(823) A Non-Invasive Dissolvable Microneedle Platform for Liposome-Encapsulated rBmHAXT(ΔCys) Delivery Against Lymphatic Filariasis

Introduction/Rationale: Lymphatic filariasis is a mosquito-borne neglected tropical disease-causing lymphatic dysfunction and long-term disability. Despite global control efforts, no effective vaccine exists. Our laboratory developed Lf Guard, a cGMP-manufactured recombinant tetravalent rBmHAXT(ΔCys) antigen. Conventional injectable vaccines face challenges, including dependence on a cold chain, logistics, and needle-related barriers. These limitations highlight the need for a non-invasive delivery platform. We present a liposome-loaded dissolvable microneedle (Lipo-dMN) system designed to improve antigen stability, dermal targeting, and minimally invasive administration.
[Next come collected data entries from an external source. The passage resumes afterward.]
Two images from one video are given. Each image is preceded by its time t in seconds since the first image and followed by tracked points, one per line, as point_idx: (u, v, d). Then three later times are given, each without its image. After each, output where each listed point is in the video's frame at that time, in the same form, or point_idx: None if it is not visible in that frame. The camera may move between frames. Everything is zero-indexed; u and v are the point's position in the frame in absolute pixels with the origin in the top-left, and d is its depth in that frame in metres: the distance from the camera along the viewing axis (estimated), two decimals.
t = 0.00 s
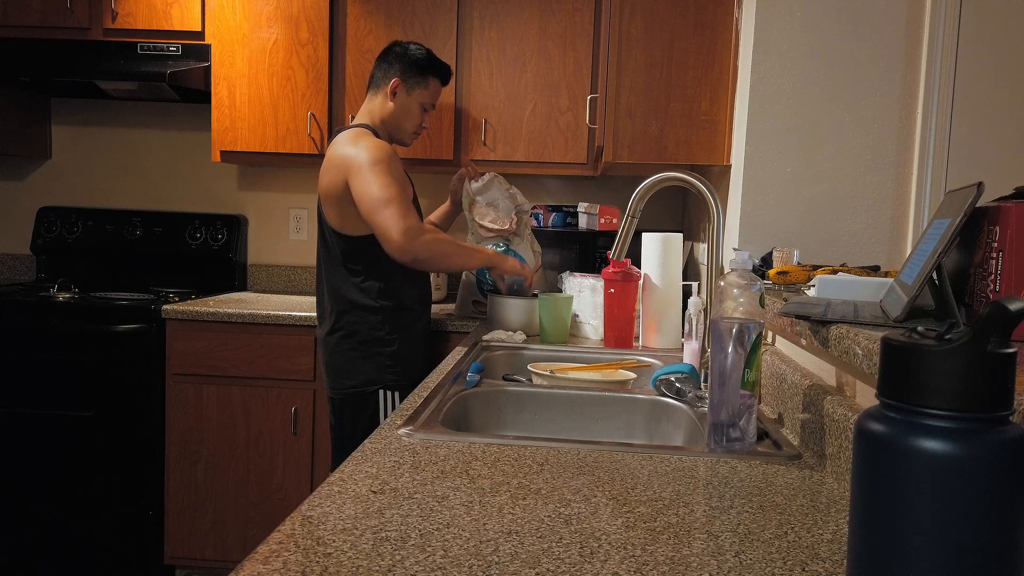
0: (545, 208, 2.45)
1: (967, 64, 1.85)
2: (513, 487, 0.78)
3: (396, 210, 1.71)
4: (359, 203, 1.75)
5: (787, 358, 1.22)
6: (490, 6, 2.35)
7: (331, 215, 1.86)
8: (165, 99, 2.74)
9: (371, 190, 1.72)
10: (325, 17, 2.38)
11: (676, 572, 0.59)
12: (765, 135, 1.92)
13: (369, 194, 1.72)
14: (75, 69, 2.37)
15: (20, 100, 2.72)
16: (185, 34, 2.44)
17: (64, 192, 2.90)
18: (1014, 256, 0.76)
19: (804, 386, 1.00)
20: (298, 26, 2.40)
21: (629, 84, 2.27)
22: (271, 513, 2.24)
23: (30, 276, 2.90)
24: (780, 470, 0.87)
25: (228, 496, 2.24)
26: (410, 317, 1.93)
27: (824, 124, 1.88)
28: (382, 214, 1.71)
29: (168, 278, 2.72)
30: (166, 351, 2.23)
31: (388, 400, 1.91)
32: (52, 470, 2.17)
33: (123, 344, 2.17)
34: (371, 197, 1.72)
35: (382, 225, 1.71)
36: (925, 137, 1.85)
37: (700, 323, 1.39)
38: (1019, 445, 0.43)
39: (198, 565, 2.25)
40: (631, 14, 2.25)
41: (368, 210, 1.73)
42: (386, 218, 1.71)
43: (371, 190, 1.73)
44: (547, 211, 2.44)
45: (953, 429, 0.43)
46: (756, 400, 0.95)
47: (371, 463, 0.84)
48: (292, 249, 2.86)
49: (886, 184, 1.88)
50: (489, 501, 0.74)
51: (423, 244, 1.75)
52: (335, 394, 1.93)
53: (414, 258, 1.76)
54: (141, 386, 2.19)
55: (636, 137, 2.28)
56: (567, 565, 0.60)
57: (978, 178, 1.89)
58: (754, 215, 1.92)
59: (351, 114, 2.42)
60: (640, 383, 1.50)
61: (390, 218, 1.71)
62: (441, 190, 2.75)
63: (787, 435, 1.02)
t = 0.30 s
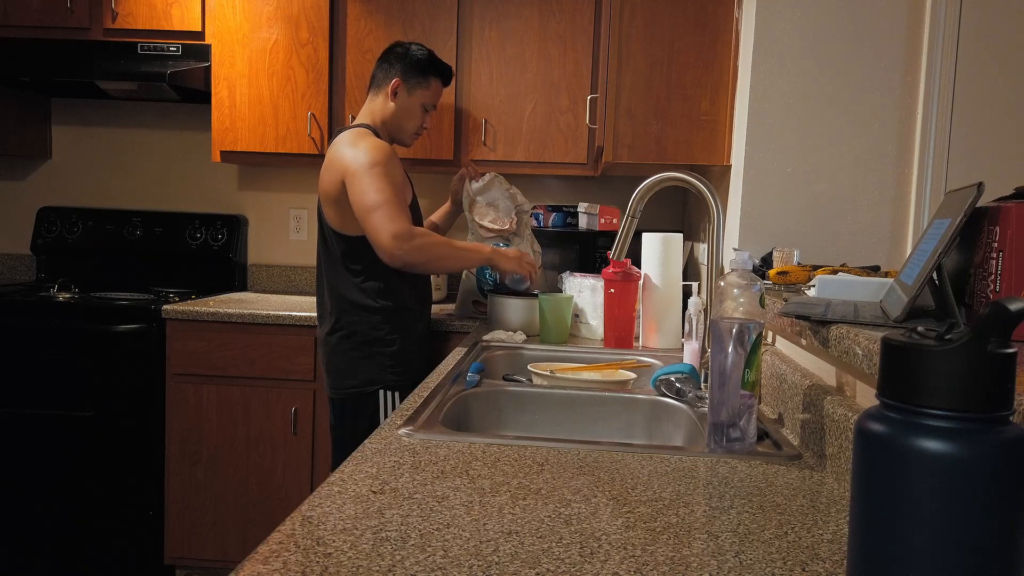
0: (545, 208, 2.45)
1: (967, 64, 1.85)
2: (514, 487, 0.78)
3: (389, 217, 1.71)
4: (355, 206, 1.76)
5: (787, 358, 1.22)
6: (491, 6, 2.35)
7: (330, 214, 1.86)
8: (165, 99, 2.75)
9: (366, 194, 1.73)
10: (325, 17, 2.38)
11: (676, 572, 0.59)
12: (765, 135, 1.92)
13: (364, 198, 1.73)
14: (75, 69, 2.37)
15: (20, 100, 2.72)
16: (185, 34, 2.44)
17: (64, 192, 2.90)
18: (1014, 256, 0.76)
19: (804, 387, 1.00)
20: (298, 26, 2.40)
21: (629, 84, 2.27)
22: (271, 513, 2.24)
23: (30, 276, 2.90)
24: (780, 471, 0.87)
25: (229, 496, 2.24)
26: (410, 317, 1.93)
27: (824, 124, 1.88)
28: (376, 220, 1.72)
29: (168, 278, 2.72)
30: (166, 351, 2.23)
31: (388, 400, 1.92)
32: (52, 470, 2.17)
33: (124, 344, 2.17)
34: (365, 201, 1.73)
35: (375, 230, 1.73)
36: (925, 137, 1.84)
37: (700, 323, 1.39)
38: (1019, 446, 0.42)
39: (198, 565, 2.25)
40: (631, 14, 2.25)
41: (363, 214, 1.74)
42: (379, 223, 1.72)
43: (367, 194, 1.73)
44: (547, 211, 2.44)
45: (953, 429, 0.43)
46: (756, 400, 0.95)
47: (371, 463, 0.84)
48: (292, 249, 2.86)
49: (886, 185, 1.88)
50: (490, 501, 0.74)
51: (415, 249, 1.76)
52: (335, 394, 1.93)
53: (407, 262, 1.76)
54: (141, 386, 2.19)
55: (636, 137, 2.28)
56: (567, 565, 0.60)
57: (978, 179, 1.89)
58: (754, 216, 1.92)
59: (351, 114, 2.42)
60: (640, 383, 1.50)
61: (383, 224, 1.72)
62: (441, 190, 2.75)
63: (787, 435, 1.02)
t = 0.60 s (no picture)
0: (545, 208, 2.45)
1: (966, 65, 1.85)
2: (514, 487, 0.78)
3: (389, 219, 1.72)
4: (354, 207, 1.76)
5: (787, 358, 1.22)
6: (491, 7, 2.35)
7: (329, 214, 1.87)
8: (165, 99, 2.75)
9: (366, 196, 1.73)
10: (325, 17, 2.38)
11: (676, 572, 0.59)
12: (764, 135, 1.92)
13: (364, 200, 1.73)
14: (75, 70, 2.37)
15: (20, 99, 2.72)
16: (185, 34, 2.44)
17: (64, 192, 2.90)
18: (1013, 256, 0.76)
19: (804, 386, 1.00)
20: (298, 26, 2.40)
21: (629, 84, 2.27)
22: (271, 513, 2.24)
23: (31, 276, 2.90)
24: (780, 471, 0.87)
25: (229, 496, 2.24)
26: (410, 317, 1.93)
27: (824, 125, 1.89)
28: (376, 222, 1.73)
29: (168, 278, 2.72)
30: (166, 351, 2.23)
31: (388, 400, 1.92)
32: (52, 470, 2.17)
33: (124, 344, 2.17)
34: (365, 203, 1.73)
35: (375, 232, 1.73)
36: (925, 137, 1.85)
37: (700, 324, 1.39)
38: (1019, 446, 0.42)
39: (198, 565, 2.25)
40: (631, 14, 2.25)
41: (363, 216, 1.74)
42: (380, 225, 1.72)
43: (366, 196, 1.73)
44: (547, 211, 2.44)
45: (953, 430, 0.43)
46: (756, 400, 0.95)
47: (372, 463, 0.84)
48: (292, 249, 2.86)
49: (886, 185, 1.88)
50: (490, 501, 0.74)
51: (415, 250, 1.77)
52: (335, 394, 1.93)
53: (407, 262, 1.78)
54: (141, 386, 2.19)
55: (636, 137, 2.28)
56: (568, 565, 0.60)
57: (978, 179, 1.89)
58: (754, 216, 1.92)
59: (351, 114, 2.42)
60: (640, 383, 1.50)
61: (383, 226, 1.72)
62: (441, 190, 2.75)
63: (787, 435, 1.02)
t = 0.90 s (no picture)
0: (545, 208, 2.45)
1: (966, 65, 1.85)
2: (514, 487, 0.78)
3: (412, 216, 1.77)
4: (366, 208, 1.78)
5: (787, 358, 1.22)
6: (490, 7, 2.35)
7: (329, 217, 1.85)
8: (165, 99, 2.74)
9: (380, 196, 1.75)
10: (325, 17, 2.38)
11: (676, 572, 0.59)
12: (765, 135, 1.92)
13: (381, 201, 1.75)
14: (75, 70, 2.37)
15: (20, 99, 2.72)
16: (185, 34, 2.44)
17: (64, 192, 2.90)
18: (1013, 256, 0.76)
19: (804, 387, 1.00)
20: (298, 26, 2.40)
21: (629, 84, 2.27)
22: (271, 513, 2.24)
23: (31, 276, 2.90)
24: (780, 470, 0.87)
25: (229, 496, 2.24)
26: (410, 317, 1.93)
27: (824, 124, 1.88)
28: (398, 220, 1.76)
29: (168, 278, 2.72)
30: (166, 351, 2.23)
31: (388, 400, 1.92)
32: (52, 470, 2.17)
33: (124, 344, 2.17)
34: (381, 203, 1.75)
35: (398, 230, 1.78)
36: (925, 137, 1.84)
37: (700, 323, 1.39)
38: (1019, 446, 0.42)
39: (198, 565, 2.25)
40: (631, 15, 2.25)
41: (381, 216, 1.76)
42: (402, 222, 1.76)
43: (380, 195, 1.75)
44: (547, 211, 2.44)
45: (953, 430, 0.43)
46: (756, 400, 0.95)
47: (372, 463, 0.84)
48: (292, 249, 2.86)
49: (887, 185, 1.88)
50: (490, 501, 0.74)
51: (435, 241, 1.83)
52: (335, 394, 1.93)
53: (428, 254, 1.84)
54: (141, 386, 2.19)
55: (636, 137, 2.28)
56: (568, 565, 0.60)
57: (978, 179, 1.89)
58: (754, 216, 1.92)
59: (351, 114, 2.42)
60: (640, 383, 1.50)
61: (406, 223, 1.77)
62: (441, 190, 2.75)
63: (787, 435, 1.02)
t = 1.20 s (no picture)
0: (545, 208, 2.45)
1: (966, 66, 1.85)
2: (514, 487, 0.78)
3: (411, 218, 1.75)
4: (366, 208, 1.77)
5: (787, 358, 1.22)
6: (491, 6, 2.35)
7: (330, 217, 1.86)
8: (165, 99, 2.74)
9: (379, 197, 1.75)
10: (325, 17, 2.38)
11: (676, 572, 0.59)
12: (765, 135, 1.92)
13: (379, 203, 1.74)
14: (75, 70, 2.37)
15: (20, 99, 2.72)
16: (185, 34, 2.44)
17: (64, 192, 2.90)
18: (1013, 256, 0.76)
19: (805, 387, 1.00)
20: (298, 26, 2.40)
21: (629, 84, 2.27)
22: (271, 513, 2.24)
23: (31, 276, 2.90)
24: (780, 471, 0.87)
25: (228, 496, 2.24)
26: (412, 317, 1.93)
27: (824, 124, 1.88)
28: (396, 220, 1.75)
29: (168, 278, 2.72)
30: (166, 351, 2.23)
31: (388, 400, 1.92)
32: (52, 470, 2.17)
33: (124, 344, 2.17)
34: (380, 204, 1.75)
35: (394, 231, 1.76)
36: (925, 137, 1.84)
37: (700, 324, 1.39)
38: (1019, 446, 0.42)
39: (198, 565, 2.25)
40: (631, 15, 2.25)
41: (380, 219, 1.76)
42: (400, 224, 1.75)
43: (381, 196, 1.75)
44: (547, 212, 2.44)
45: (953, 430, 0.43)
46: (757, 400, 0.95)
47: (372, 463, 0.84)
48: (292, 249, 2.86)
49: (887, 185, 1.88)
50: (490, 501, 0.74)
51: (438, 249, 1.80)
52: (337, 394, 1.93)
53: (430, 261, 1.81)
54: (141, 386, 2.19)
55: (636, 137, 2.28)
56: (568, 564, 0.60)
57: (978, 179, 1.89)
58: (754, 216, 1.92)
59: (351, 114, 2.42)
60: (640, 383, 1.50)
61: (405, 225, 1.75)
62: (441, 190, 2.75)
63: (787, 435, 1.02)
Methods: Cationic liposomes incorporating Lf Guard (1 mg/mL) were synthesized by thin-film hydration. Size, PDI, and zeta potential were measured by DLS; morphology by SEM. Encapsulation efficiency was quantified using BCA assay. Antigen integrity and functionality post encapsulation was assessed via SDS-PAGE and Western blot. Dissolvable microneedles were fabricated using PDMS molds containing 1000 µm-high pyramidal needles (200 µm base, 10×10 array) by centrifugation casting of HA–trehalose matrices with antigen-loaded liposomes, followed by a PVP backing layer. Needle structure was examined by SEM, and FITC-BSA liposomes were used only for tip-loading visualization.

Results: The optimized formulation showed a 264 nm size, 0.419 PDI, and +3.22 mV zeta potential, indicating stable vesicles. Encapsulation efficiency was high (≈98%). SEM confirmed spherical liposomes; SDS-PAGE and Western blot verified preserved antigen integrity. Microneedles showed uniform 1000 µm height and sharp, robust architecture. Fluorescence imaging confirmed accurate localization of liposomal cargo within needle tips.

Conclusion: The Lipo-dMN platform maintains antigen structure, achieves high loading efficiency, and provides precise intradermal deposition through a non-invasive, scalable vaccine delivery system for lymphatic filariasis.